** Text segment **
============
Björn Steinbrink wrote:
> On 2009.08.14 00:39:48 +0200, Michael Haggerty wrote:
>> Björn Steinbrink wrote:
>>> On 2009.08.13 14:46:07 +0200, Michael Haggerty wrote:
>>> And even for just continously forward porting a series of commits, a
>>> common case might be that upstream applied some patches, but not all.
>>> Can you deal with that?

[A discussion of various unsatisfactory approaches omitted...]

> But that's obviously total crap.

So I think we agree that it is not possible to retain history for a case
like this (which is essentially a general cherry-pick).

> [...]
> Doing a plain "git rebase subsystem topic" would of course also try to
> rebase the "o" commits, so that problematic. Instead, you do:
> 
> git rebase --onto subsystem O topic
> 
> That turns O..topic (the * commits) into patches, and applies them on
> top of O'. So the "o" commits aren't to be rebased.
> 
> And that's exactly what your rebase-with-history would do as well. Just
> that O is naturally a common ancestor of subsystem and topic, and so
> just using "git rebase-w-h subsystem topic" would be enough. Conflicts
> etc. should be 100% the same.
> 
> If you know that your upstream is going to rebase/rewrite history, you
> can tag (or otherwise mark) the current branching point of your branch,
> so you can easily specify it for the --onto rebase. IOW: This is
> primarily a social problem (tell your downstream that you rebase this or
> that branch), but having built-in support to store the branching point
> for rebasing _might_ be worth a thought.

Recording branch points manually, coordinating merges via email -- OMG
you are giving me flashbacks of CVS ;-)

*Of course* you can get around all of these problems if you put the
burden of bookkeeping on the user.  The whole point of
rebase-with-history is to have the VCS handle it automatically!

>> and merging in a topic branch makes it more difficult to create an
>> easily-reviewable patch series.  rebase-with-history has neither of
>> these problems.
> 
> Sure, merging is a no-go if you submit patches by email (or other,
> similar means). But you compared that to an "enhanced" rebase approach,
> instead of comparing your rebase approach to the currently available
> one.

In [1] I compared rebase-with-history with both of the
currently-available options (rebase and merge).  Rebase and merge can
each deal with some of the issues that come up, but each one falls flat
on others.  I believe that rebase-with-history has the advantages of both.
============
** Dataset content **
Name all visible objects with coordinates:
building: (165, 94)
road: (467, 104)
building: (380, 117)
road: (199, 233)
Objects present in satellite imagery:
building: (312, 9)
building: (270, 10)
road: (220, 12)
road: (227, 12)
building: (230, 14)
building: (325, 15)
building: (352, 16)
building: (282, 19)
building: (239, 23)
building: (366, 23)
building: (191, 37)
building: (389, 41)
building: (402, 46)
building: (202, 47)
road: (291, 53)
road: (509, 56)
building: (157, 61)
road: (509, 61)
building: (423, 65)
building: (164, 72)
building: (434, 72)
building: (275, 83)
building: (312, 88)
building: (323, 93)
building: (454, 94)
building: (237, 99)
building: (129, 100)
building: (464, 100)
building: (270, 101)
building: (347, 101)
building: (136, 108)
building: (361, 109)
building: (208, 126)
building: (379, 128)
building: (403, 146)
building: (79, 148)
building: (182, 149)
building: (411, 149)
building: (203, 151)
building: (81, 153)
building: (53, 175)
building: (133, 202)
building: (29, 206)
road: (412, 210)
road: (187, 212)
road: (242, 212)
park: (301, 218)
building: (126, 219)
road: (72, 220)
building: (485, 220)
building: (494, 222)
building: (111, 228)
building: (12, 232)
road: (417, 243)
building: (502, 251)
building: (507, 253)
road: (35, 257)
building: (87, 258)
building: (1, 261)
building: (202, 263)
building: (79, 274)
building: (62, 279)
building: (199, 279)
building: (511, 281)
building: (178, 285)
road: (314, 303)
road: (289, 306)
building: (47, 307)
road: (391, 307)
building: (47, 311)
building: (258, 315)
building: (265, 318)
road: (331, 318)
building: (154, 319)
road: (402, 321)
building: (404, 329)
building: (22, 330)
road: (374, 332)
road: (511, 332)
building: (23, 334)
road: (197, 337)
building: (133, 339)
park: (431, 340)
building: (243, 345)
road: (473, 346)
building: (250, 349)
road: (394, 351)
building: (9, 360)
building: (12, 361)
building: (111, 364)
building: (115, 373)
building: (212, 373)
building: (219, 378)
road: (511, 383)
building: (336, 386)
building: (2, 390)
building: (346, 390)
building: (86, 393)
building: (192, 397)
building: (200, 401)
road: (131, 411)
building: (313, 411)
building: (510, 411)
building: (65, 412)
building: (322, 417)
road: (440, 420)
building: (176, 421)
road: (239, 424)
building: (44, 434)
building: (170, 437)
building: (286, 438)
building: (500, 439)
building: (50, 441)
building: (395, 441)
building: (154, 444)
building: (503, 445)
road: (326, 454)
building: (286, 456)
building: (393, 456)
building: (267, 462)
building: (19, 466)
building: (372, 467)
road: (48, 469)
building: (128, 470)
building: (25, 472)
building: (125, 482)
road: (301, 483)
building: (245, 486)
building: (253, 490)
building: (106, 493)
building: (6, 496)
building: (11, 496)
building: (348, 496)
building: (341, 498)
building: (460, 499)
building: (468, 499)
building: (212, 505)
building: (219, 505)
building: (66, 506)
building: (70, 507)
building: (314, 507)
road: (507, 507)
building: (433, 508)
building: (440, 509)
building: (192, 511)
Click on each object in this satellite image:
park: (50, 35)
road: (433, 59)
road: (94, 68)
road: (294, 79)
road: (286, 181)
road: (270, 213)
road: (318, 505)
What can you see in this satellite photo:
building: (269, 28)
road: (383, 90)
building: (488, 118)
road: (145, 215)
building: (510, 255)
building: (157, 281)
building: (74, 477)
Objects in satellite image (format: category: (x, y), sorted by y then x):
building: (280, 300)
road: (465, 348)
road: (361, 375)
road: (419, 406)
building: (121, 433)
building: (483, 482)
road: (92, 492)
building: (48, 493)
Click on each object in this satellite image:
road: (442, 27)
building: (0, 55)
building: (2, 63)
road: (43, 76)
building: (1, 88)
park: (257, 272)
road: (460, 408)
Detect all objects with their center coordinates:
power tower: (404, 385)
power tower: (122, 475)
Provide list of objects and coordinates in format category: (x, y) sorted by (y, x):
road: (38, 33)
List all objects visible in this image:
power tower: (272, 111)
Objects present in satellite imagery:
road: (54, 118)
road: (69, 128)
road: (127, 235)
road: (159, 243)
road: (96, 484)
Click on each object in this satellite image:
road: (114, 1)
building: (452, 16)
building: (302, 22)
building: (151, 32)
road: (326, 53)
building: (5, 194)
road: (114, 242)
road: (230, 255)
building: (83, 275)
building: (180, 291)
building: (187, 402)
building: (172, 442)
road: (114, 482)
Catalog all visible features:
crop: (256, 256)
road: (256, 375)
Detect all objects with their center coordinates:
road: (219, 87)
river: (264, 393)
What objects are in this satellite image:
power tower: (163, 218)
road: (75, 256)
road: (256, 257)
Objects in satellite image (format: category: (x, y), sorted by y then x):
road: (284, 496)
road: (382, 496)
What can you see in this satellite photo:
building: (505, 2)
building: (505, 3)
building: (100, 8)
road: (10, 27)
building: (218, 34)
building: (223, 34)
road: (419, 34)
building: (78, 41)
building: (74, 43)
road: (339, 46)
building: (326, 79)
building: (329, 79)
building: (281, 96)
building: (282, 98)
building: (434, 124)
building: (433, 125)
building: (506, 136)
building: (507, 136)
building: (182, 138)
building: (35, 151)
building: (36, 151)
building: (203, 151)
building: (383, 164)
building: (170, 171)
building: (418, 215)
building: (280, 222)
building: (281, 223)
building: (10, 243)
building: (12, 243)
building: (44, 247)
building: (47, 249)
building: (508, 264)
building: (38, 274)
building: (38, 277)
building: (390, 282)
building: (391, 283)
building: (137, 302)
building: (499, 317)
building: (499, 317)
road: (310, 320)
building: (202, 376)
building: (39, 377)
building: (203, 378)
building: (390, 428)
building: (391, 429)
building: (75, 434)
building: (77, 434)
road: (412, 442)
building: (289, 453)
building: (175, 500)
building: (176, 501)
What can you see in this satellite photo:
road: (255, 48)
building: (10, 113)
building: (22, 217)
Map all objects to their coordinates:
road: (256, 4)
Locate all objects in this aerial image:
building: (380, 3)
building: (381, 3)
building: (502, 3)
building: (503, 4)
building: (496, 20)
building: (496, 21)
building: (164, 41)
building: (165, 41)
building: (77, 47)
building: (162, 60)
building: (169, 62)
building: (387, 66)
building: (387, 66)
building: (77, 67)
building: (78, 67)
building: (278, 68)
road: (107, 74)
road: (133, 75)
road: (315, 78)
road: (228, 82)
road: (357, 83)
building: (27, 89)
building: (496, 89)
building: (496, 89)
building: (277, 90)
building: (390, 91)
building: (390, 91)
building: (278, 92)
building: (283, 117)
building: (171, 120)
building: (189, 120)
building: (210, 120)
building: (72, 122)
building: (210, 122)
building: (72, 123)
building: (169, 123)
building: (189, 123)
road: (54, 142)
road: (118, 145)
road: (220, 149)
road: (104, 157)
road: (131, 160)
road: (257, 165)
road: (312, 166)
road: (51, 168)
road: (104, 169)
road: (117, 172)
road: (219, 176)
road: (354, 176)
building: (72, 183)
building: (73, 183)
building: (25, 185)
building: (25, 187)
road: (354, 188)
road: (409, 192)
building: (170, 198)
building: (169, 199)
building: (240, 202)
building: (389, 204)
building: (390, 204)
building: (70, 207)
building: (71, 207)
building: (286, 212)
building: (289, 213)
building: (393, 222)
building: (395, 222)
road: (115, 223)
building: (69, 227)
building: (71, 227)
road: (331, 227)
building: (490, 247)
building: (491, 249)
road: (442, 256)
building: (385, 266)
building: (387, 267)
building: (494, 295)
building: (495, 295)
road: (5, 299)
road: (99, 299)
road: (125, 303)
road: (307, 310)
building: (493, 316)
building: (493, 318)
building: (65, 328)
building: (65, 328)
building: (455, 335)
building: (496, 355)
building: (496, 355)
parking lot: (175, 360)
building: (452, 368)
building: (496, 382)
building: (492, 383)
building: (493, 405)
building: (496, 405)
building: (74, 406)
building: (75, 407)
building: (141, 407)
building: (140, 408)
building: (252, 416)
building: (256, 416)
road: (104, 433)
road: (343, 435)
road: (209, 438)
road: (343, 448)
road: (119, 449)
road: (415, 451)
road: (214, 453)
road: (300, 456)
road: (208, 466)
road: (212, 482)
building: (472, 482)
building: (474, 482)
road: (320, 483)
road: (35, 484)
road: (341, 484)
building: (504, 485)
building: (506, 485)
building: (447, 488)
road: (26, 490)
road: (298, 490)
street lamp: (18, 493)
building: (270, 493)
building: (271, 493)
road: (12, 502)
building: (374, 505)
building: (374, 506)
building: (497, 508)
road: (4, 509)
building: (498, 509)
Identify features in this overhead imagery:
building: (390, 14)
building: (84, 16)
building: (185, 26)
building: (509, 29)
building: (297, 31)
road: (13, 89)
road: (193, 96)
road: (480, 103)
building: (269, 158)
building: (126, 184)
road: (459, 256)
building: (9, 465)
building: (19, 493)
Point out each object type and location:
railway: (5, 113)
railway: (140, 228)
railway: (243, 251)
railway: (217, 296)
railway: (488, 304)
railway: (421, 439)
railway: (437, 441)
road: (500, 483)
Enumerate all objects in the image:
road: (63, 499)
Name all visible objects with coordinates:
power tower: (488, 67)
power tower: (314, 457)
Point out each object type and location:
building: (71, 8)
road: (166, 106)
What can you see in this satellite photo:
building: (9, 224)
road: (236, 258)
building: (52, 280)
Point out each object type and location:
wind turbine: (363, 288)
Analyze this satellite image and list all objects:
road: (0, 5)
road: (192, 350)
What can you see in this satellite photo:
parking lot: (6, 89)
============
** Problems and tasks **
[1] In the rebase discussion, which command turns O..topic into patches and applies them on top of O'?
[2] Rewrite the records from their start through the line containing "building: (275, 83)", swapping "present" for "visible" and leaving everything else unchanged.
The records are unrelated to the text.

** Answers given **
[1] git rebase --onto subsystem O topic

[2]
Name all visible objects with coordinates:
building: (165, 94)
road: (467, 104)
building: (380, 117)
road: (199, 233)
Objects visible in satellite imagery:
building: (312, 9)
building: (270, 10)
road: (220, 12)
road: (227, 12)
building: (230, 14)
building: (325, 15)
building: (352, 16)
building: (282, 19)
building: (239, 23)
building: (366, 23)
building: (191, 37)
building: (389, 41)
building: (402, 46)
building: (202, 47)
road: (291, 53)
road: (509, 56)
building: (157, 61)
road: (509, 61)
building: (423, 65)
building: (164, 72)
building: (434, 72)
building: (275, 83)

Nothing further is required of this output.